What is asked:
(a) According to the column on search engines for chemists, why will Yahoo no longer be evaluated as a separate engine?
(b) From the column on search engines for chemists, repeat the passage from "Recently, the New" to "fell to 62.6%." without alteration.

You are here

What is the best search engine for chemists?


Harry E. Pence
SUNY Oneonta
Oneonta, NY, 13820


In last year's CCCE Newsletter column I lamented the fact that the long expected conflict between Microsoft and Google for technical supremacy in search engines had failed to materialize. Aside from real time search, which seemed to have little professional interest for chemists, there were few technical developments to report. Since then, there have been plenty of developments, perhaps the most significant of which was the deal allowing Microsoft to fold the Yahoo search engine into Bing, the newest Microsoft engine. As of this writing it is reported that Yahoo and Microsoft have completed the integration of their search engines in the U.S. and Canada, including Yahoo's Internet, image, and video search on both desktop and mobiles computers and mobile phones. According to a story this month, Bing has now gained a larger fraction of the search market than Yahoo and Yahoo has no plans to keep its engine up to date; therefore, Yahoo will no longer be evaluated as a separate engine in this column.

Technical Developments

Recently, the New York Times ran an article entitled, "A Race for Smarter Search." The subtitle was a pretty good summary of the tone of the article, "Bing Innovates and Google Plays a Little Catch-Up." According to the New York Times, Bing has made a number of changes, such as putting the navigation tools on the left-hand side of the page and adding a colorful background picture. In addition, Bing has used a combination of in-house developments and purchase of smaller companies with special expertise to provide improved results in some special areas, such as travel. Microsoft has also agreed to pay consumers and search partners who are willing to make Bing their preferred search engine. The Times calls these changes a "renaissance in search." As a result, Bing has increased their share of web searches from 8% to 12.7% as of June, while Google's share fell to 62.6%.

Dataset content:

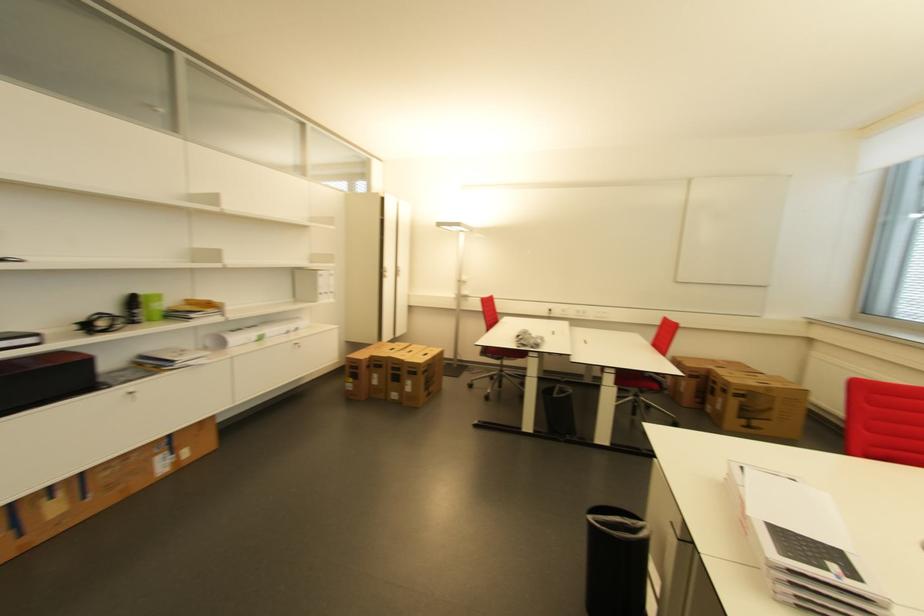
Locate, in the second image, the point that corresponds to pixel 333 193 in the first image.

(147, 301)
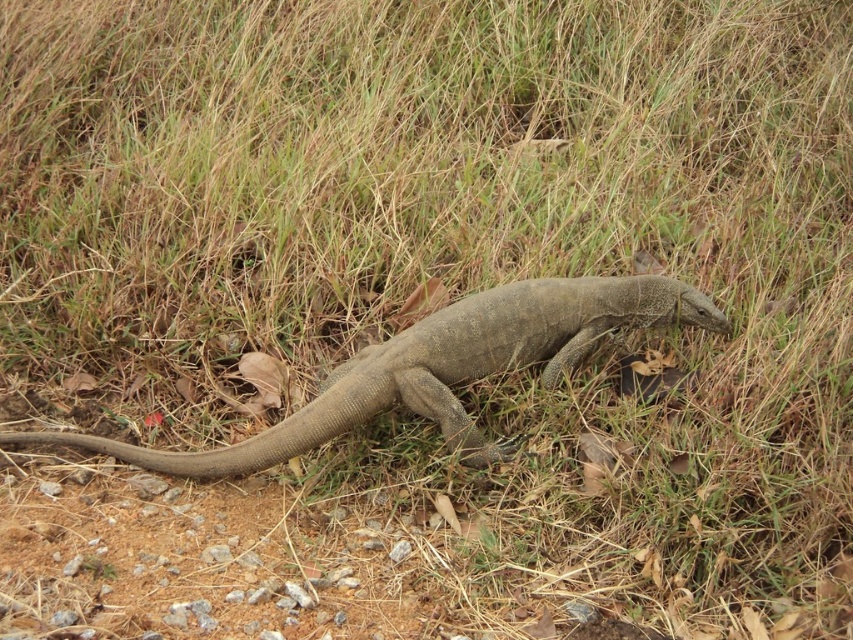
Who is higher up, gray textured lizard at center or brown rough tail at lower left?

gray textured lizard at center is higher up.

Between point (273, 435) and point (256, 442), which one is positioned behind?

Point (256, 442)

This screenshot has height=640, width=853. I want to click on gray textured lizard at center, so click(440, 369).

Task answers:
(a) Bing has gained a larger fraction of the search market than Yahoo, and Yahoo has no plans to keep its engine up to date. For these reasons, the column will no longer evaluate Yahoo separately.

(b)
Recently, the New York Times ran an article entitled, "A Race for Smarter Search." The subtitle was a pretty good summary of the tone of the article, "Bing Innovates and Google Plays a Little Catch-Up." According to the New York Times, Bing has made a number of changes, such as putting the navigation tools on the left-hand side of the page and adding a colorful background picture. In addition, Bing has used a combination of in-house developments and purchase of smaller companies with special expertise to provide improved results in some special areas, such as travel. Microsoft has also agreed to pay consumers and search partners who are willing to make Bing their preferred search engine. The Times calls these changes a "renaissance in search." As a result, Bing has increased their share of web searches from 8% to 12.7% as of June, while Google's share fell to 62.6%.